Les tensions sur les approvisionnements, liées aux fluctuations des cours mondiaux des matières premières comme le clinker, aux goulots d’étranglement transfrontaliers et à la hausse des coûts énergétiques, pèsent lourdement sur le secteur. Cependant, ces aléas ne suffisent pas à expliquer l’ampleur des hausses observées dans les points de vente.
La spéculation, principal levier de la crise
Les autorités pointent du doigt des pratiques commerciales condamnables : stockage abusif de marchandises, manipulation artificielle des prix et marges bénéficiaires exorbitantes appliquées par certains acteurs du marché. Ces agissements, motivés par la recherche de profits illicites, exploitent la psychose d’une pénurie hypothétique pour justifier des tarifs prohibitifs.
Pourtant, les capacités de production des cimenteries locales, stables et suffisantes pour répondre à la demande nationale, démontrent l’absence de justification objective à cette flambée des coûts. « Les contraintes conjoncturelles ne sauraient servir de prétexte à l’exploitation des citoyens », a rappelé un responsable de la BMCRF, rappelant l’engagement de l’institution à faire respecter l’équité.
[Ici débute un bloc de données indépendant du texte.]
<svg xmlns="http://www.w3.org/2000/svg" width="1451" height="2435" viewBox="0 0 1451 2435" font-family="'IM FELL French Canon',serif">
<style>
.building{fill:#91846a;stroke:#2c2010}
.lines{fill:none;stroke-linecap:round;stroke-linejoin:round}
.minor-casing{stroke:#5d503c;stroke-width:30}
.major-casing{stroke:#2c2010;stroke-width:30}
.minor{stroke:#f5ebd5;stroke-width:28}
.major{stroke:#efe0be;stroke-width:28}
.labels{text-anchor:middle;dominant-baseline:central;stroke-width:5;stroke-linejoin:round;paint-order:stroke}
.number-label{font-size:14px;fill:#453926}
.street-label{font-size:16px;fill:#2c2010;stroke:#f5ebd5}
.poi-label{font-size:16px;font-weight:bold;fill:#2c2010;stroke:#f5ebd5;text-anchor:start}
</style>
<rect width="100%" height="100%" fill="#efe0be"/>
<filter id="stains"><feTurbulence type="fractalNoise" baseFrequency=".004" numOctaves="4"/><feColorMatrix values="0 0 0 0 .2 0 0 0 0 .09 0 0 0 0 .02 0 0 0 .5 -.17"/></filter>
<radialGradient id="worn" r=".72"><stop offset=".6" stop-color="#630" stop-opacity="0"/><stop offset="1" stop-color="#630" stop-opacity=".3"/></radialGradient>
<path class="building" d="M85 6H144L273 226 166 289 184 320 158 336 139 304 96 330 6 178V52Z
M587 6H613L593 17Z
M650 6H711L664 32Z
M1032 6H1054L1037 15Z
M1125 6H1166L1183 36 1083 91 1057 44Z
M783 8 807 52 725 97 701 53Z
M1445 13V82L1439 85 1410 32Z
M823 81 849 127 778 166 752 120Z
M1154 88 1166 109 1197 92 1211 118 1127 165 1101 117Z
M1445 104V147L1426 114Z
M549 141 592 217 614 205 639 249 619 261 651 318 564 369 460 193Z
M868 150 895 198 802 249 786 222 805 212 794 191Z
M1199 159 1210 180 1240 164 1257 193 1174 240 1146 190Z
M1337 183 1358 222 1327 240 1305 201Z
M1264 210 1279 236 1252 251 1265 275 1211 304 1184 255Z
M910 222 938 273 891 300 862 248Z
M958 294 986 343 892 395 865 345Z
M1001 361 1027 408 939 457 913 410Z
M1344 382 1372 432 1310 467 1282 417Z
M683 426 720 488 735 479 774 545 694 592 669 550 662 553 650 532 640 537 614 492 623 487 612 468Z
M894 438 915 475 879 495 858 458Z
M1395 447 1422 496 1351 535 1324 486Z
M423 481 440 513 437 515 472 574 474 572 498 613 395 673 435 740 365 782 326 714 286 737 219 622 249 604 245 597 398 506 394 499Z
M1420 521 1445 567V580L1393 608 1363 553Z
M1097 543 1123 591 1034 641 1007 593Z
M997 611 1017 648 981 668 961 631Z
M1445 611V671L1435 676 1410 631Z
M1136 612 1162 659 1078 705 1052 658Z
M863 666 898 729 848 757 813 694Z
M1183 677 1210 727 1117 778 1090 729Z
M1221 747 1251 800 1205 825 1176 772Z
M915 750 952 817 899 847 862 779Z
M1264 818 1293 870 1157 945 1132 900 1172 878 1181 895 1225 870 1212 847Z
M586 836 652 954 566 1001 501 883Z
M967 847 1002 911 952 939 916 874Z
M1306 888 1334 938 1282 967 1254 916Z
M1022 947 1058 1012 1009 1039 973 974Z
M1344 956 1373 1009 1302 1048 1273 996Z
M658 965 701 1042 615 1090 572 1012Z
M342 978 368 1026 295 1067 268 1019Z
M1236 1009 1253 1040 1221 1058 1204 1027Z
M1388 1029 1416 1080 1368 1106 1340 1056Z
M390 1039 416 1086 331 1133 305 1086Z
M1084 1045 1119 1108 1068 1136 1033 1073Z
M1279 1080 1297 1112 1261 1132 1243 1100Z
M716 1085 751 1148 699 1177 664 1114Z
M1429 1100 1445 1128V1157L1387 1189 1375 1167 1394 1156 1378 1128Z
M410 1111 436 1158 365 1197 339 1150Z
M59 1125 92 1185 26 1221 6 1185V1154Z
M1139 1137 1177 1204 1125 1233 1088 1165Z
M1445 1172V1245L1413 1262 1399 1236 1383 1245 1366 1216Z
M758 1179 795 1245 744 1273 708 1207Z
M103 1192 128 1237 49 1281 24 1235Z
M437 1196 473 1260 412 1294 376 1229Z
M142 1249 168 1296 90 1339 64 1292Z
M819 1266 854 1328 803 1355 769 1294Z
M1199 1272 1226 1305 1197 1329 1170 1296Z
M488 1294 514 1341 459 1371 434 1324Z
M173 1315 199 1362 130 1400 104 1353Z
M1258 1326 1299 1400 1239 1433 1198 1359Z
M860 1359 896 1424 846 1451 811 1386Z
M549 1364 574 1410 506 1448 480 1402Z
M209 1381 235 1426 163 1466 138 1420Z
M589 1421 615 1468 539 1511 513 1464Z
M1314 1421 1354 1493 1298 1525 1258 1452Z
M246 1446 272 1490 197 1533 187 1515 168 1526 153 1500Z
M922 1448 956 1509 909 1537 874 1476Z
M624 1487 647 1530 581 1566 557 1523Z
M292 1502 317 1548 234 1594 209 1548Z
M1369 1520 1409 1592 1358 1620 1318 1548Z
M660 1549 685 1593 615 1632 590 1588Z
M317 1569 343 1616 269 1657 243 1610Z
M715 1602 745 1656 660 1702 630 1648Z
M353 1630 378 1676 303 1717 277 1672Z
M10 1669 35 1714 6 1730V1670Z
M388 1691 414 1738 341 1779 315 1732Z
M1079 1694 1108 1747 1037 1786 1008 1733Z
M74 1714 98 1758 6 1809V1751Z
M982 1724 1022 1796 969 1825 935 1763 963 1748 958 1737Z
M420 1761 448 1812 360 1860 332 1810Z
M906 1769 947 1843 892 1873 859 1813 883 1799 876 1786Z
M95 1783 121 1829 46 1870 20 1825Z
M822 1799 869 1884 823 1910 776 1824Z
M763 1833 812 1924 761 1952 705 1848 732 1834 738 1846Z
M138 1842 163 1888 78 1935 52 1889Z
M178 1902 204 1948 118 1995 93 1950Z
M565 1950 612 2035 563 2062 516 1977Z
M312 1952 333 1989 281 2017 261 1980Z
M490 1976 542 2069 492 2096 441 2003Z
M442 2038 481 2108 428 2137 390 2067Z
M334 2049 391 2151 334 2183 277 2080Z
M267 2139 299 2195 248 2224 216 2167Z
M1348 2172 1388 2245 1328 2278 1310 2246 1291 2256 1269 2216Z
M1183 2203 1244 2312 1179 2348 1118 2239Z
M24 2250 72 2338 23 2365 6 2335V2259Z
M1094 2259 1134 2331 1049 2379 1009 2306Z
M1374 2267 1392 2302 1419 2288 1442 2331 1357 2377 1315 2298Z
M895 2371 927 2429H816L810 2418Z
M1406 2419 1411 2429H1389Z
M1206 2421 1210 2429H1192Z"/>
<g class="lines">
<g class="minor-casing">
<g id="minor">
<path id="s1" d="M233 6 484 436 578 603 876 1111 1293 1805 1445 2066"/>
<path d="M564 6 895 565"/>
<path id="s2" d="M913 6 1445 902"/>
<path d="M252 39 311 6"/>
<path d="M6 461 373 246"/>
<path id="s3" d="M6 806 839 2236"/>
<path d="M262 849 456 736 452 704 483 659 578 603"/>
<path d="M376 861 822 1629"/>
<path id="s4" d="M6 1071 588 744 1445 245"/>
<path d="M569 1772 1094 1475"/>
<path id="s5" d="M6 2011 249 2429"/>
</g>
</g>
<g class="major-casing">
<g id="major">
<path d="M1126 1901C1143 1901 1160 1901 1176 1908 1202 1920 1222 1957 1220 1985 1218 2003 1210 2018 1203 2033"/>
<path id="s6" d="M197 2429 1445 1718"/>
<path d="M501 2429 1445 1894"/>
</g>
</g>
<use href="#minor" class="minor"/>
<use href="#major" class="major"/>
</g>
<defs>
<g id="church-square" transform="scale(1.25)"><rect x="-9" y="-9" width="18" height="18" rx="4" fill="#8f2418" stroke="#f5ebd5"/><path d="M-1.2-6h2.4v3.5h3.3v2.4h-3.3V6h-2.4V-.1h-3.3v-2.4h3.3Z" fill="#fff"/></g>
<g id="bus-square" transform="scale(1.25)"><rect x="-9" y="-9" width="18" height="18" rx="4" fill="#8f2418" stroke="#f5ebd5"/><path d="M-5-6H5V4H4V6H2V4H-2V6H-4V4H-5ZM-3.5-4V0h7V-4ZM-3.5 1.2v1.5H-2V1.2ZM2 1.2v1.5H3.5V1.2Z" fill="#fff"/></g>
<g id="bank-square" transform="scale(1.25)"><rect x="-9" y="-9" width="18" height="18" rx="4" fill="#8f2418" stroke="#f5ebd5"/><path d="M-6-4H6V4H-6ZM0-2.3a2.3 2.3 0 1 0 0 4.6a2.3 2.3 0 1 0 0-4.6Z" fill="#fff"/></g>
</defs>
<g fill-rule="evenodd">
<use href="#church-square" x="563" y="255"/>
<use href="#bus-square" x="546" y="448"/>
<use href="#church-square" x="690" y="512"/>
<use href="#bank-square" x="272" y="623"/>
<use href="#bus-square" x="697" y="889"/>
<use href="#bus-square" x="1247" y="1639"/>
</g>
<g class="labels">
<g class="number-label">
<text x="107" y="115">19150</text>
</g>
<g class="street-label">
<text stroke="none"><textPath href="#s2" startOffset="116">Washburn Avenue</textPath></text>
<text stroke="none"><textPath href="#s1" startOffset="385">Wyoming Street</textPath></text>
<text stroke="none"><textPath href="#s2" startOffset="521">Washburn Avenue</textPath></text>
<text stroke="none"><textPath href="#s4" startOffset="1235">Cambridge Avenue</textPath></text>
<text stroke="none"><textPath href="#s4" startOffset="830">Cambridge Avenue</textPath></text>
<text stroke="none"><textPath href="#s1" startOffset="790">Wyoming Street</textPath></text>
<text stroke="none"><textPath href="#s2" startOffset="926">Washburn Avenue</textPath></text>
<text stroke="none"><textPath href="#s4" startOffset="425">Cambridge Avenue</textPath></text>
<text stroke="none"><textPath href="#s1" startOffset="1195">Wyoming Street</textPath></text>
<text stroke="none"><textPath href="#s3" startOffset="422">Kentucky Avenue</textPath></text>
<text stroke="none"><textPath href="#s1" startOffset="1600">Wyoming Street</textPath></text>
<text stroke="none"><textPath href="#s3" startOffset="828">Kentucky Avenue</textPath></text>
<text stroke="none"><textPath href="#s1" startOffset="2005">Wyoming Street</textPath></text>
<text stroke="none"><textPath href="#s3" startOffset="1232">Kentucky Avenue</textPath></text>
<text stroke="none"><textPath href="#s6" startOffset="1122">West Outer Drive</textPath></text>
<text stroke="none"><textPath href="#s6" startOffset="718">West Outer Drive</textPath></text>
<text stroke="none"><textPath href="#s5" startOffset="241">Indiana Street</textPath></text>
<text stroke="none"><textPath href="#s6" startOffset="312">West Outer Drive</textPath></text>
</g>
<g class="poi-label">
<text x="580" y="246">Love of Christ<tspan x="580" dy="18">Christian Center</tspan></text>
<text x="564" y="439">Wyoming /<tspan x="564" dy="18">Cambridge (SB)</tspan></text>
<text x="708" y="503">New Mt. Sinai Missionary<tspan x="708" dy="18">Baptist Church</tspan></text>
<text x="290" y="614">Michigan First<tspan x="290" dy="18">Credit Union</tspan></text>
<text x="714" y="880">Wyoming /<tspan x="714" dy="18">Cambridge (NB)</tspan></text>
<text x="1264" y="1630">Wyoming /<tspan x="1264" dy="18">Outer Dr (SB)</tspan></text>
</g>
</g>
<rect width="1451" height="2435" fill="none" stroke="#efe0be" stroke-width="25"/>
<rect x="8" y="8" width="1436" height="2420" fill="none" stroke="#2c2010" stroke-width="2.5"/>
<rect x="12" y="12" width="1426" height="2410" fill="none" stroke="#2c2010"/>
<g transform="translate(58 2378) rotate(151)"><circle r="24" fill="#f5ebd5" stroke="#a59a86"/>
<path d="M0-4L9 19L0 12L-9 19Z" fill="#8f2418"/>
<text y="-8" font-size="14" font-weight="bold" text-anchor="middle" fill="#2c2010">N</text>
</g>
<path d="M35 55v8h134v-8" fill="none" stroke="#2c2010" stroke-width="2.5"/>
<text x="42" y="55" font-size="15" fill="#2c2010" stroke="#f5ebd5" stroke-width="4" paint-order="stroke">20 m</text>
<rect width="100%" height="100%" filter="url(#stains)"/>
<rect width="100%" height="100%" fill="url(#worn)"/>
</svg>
Des contrôles renforcés et des sanctions immédiates
Pour mettre un terme à ces dérives, la BMCRF a lancé une campagne d’inspections musclées sur l’ensemble du territoire. Les équipes, épaulées par les forces de l’ordre, procèdent à des vérifications ciblées dans les entrepôts, les grossistes et les commerces de matériaux de construction afin de déceler les infractions.
Les mesures appliquées sont sans ambiguïté :
- Examen systématique des documents commerciaux pour identifier les marges abusives ;
- Saisie immédiate des stocks non déclarés ou dissimulés ;
- Sanctions graduelles : amendes lourdes, fermetures administratives temporaires ou définitives, voire poursuites judiciaires en cas de récidive ou de fraude caractérisée.
Cette offensive vise à rappeler que le respect de la réglementation n’est pas négociable et que les produits essentiels, comme le ciment, doivent rester accessibles. Les consommateurs, impatients de voir cette crise se résorber, suivent avec attention l’évolution des contrôles et l’impact de ces actions sur les prix pratiqués.